> [WORK INSTRUCTIONS] The required output is the exact run of lines below that opens at the line with "thumb ip: (544, 413)" and closes at the line with "index dip: (614, 392)".

> [SUPPLIED DATA]
╔══

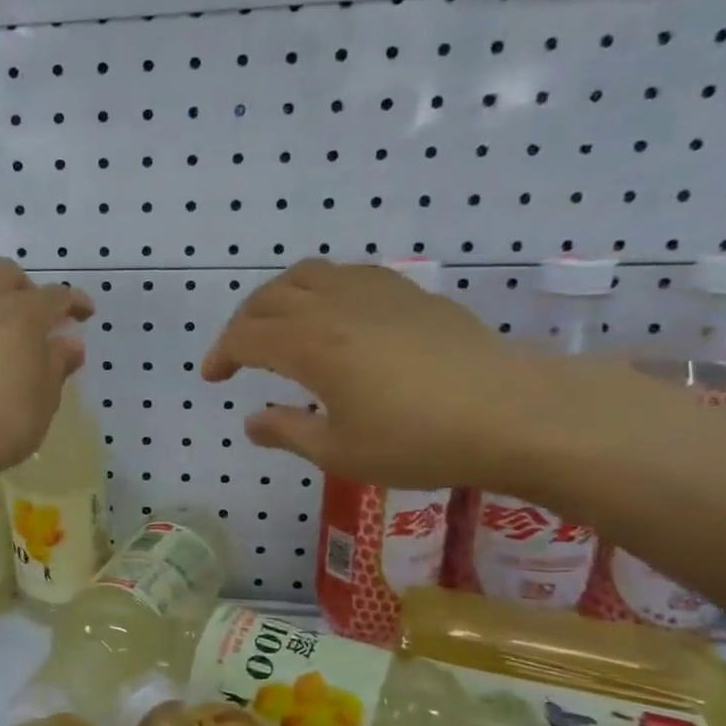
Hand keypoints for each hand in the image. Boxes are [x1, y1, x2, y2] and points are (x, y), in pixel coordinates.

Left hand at [0, 259, 94, 483]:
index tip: (86, 314)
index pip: (55, 295)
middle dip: (26, 287)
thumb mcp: (45, 399)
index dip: (74, 301)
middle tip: (38, 318)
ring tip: (5, 344)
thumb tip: (70, 343)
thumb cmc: (4, 423)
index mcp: (22, 318)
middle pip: (5, 273)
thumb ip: (58, 364)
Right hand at [202, 260, 548, 487]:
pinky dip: (323, 287)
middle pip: (269, 297)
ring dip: (279, 297)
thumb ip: (288, 432)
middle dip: (242, 323)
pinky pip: (348, 274)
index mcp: (309, 345)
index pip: (245, 337)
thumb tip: (252, 422)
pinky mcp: (409, 293)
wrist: (513, 413)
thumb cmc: (419, 440)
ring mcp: (374, 293)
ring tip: (278, 324)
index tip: (212, 378)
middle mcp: (334, 307)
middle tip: (238, 353)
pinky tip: (335, 313)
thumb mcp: (340, 451)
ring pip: (307, 274)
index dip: (220, 354)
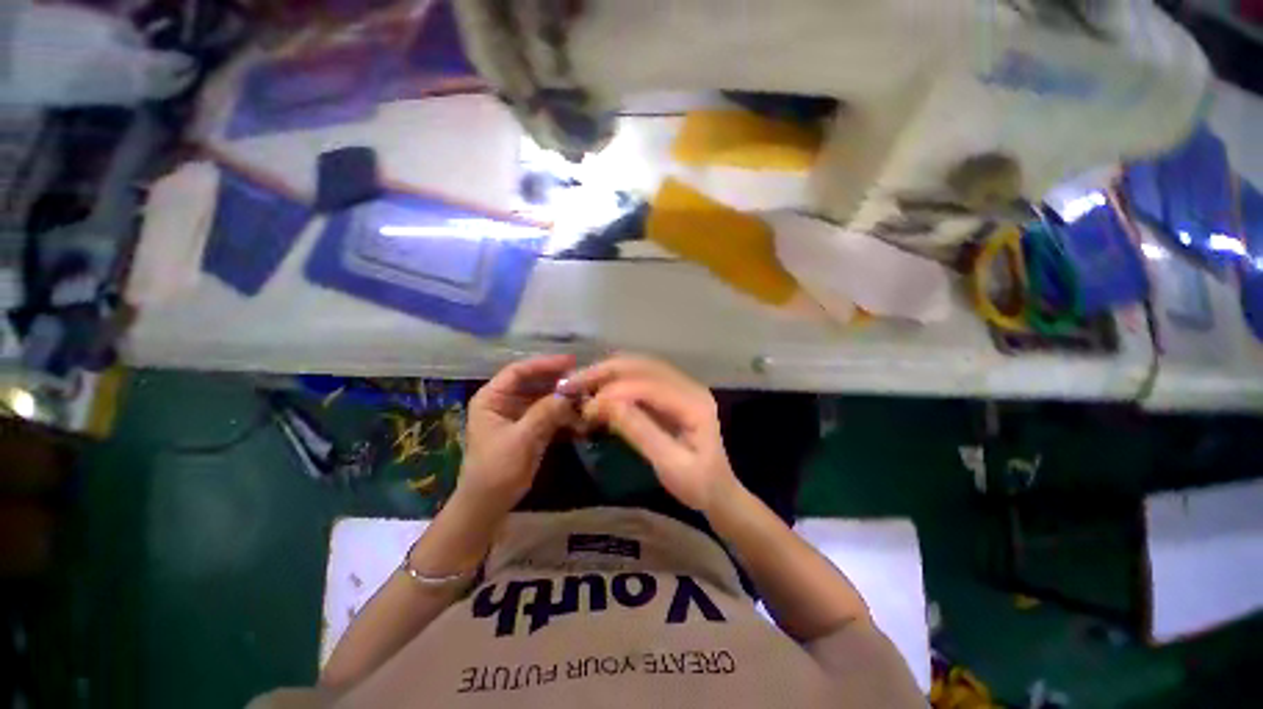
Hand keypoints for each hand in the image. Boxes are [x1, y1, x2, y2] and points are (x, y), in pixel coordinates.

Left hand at [455, 354, 578, 518]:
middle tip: (584, 381)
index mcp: (492, 398)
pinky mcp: (531, 428)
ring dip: (565, 400)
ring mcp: (520, 415)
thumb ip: (544, 413)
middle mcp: (505, 401)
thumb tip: (570, 392)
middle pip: (535, 382)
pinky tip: (581, 418)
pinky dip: (565, 416)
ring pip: (546, 399)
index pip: (519, 371)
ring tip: (586, 400)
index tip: (570, 362)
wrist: (489, 504)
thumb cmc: (496, 469)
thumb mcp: (520, 439)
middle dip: (559, 383)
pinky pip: (551, 415)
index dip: (544, 364)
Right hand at [563, 355, 739, 513]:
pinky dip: (618, 380)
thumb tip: (605, 404)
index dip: (614, 392)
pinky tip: (601, 388)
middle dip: (606, 371)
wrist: (721, 493)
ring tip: (582, 383)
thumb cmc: (699, 486)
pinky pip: (642, 377)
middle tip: (573, 383)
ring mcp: (683, 387)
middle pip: (643, 365)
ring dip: (609, 372)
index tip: (586, 407)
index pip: (648, 385)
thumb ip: (639, 431)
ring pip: (640, 366)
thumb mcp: (669, 465)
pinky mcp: (674, 394)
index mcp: (693, 403)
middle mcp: (689, 386)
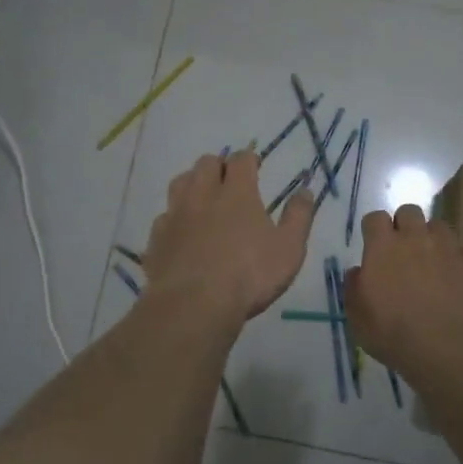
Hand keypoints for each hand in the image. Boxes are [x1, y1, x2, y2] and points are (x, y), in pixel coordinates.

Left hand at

╚══

> [ANSWER AREA]
thumb ip: (544, 413)
middle mcp: (505, 401)
thumb tip: (570, 392)
middle pip: (535, 382)
pinky tip: (581, 418)
pinky dip: (565, 416)
ring pip: (546, 399)
index pip: (519, 371)
ring tip: (586, 400)
index tip: (570, 362)
wrist: (489, 504)
thumb cmc: (496, 469)
thumb mcp: (520, 439)
middle dip: (559, 383)
pinky pip: (551, 415)
index dip: (544, 364)
Right hand at [563, 355, 739, 513]:
pinky dip: (618, 380)
thumb tip: (605, 404)
index dip: (614, 392)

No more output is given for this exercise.